__Work required__
Identify each line below containing the word "that", and copy every such line in full.

** Given data follows **

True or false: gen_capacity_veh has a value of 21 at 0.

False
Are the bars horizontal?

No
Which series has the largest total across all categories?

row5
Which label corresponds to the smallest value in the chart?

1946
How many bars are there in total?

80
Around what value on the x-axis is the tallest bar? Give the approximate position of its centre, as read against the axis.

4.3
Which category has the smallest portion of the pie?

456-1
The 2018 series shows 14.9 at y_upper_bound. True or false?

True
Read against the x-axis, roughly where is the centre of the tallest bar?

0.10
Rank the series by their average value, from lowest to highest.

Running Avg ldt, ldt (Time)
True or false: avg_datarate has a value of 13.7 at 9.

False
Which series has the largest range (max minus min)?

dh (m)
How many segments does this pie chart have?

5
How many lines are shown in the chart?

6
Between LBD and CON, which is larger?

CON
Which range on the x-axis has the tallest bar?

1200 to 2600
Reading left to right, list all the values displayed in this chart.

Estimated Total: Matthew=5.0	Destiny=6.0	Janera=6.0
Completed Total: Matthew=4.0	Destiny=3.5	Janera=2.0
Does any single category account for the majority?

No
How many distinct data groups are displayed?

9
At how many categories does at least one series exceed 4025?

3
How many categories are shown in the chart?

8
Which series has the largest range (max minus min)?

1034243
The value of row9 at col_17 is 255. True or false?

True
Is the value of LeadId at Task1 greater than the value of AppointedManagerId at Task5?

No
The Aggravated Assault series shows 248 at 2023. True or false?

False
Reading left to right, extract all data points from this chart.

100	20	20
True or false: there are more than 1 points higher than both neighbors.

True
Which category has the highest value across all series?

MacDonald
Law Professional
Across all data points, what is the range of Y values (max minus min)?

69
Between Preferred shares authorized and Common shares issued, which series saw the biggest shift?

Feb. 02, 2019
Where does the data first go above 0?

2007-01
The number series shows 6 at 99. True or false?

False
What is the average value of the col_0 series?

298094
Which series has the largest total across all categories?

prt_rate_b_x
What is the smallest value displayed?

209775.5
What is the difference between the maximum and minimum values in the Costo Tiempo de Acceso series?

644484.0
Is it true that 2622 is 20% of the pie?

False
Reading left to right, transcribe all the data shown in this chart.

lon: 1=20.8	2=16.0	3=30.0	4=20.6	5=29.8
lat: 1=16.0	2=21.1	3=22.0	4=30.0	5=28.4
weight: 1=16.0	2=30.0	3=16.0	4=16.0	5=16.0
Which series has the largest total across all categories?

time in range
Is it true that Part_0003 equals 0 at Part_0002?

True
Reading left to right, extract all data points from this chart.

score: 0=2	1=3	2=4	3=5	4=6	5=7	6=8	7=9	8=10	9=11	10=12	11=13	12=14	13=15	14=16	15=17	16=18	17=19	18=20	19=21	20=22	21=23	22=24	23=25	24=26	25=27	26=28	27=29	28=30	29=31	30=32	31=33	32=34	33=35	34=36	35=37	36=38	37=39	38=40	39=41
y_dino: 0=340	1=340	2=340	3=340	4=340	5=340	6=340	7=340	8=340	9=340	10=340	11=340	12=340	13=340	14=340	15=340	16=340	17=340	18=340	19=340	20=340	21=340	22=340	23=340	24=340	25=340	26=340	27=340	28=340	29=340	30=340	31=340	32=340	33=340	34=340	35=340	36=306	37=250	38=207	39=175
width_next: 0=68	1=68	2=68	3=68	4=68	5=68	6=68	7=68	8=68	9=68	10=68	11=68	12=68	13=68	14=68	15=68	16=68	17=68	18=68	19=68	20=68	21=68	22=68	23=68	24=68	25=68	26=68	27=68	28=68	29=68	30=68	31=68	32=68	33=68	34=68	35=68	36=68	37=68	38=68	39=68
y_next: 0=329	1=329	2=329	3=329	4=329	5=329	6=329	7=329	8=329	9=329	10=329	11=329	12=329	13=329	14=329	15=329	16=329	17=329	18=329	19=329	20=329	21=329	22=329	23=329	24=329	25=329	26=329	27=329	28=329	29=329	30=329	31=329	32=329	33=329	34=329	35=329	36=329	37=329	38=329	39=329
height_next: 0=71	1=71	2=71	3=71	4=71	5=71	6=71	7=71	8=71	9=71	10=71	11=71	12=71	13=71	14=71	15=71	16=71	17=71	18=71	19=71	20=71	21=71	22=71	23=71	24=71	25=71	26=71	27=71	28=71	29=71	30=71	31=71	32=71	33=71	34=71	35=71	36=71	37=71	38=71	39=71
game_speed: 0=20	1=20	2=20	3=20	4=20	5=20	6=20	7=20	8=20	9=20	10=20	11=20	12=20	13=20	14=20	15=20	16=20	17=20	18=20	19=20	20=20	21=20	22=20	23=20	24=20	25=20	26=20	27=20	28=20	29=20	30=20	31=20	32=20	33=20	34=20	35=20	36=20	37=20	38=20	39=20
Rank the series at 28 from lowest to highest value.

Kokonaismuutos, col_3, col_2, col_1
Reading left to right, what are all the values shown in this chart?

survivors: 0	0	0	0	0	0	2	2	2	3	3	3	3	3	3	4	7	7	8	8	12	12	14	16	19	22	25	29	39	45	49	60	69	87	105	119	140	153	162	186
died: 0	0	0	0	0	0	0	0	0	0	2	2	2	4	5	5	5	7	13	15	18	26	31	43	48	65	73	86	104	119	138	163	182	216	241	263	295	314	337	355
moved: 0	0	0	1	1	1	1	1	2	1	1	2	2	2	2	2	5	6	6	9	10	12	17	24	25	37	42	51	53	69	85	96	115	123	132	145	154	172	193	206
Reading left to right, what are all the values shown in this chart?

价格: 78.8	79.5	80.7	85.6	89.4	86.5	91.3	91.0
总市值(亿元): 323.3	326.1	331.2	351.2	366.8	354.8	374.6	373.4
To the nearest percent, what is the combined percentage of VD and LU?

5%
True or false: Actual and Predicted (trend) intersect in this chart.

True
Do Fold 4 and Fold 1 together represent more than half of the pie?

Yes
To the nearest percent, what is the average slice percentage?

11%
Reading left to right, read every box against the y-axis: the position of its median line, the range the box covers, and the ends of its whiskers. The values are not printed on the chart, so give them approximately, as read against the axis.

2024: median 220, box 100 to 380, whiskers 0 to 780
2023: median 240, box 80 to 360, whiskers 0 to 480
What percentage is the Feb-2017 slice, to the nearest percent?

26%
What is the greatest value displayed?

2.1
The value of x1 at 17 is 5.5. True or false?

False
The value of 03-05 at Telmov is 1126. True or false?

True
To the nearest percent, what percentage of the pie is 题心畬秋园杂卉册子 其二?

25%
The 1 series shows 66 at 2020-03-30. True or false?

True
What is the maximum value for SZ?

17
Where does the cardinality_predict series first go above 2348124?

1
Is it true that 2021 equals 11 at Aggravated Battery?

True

** End of Given data **

__Expected answer__
Is it true that 2622 is 20% of the pie?
Is it true that Part_0003 equals 0 at Part_0002?
Is it true that 2021 equals 11 at Aggravated Battery?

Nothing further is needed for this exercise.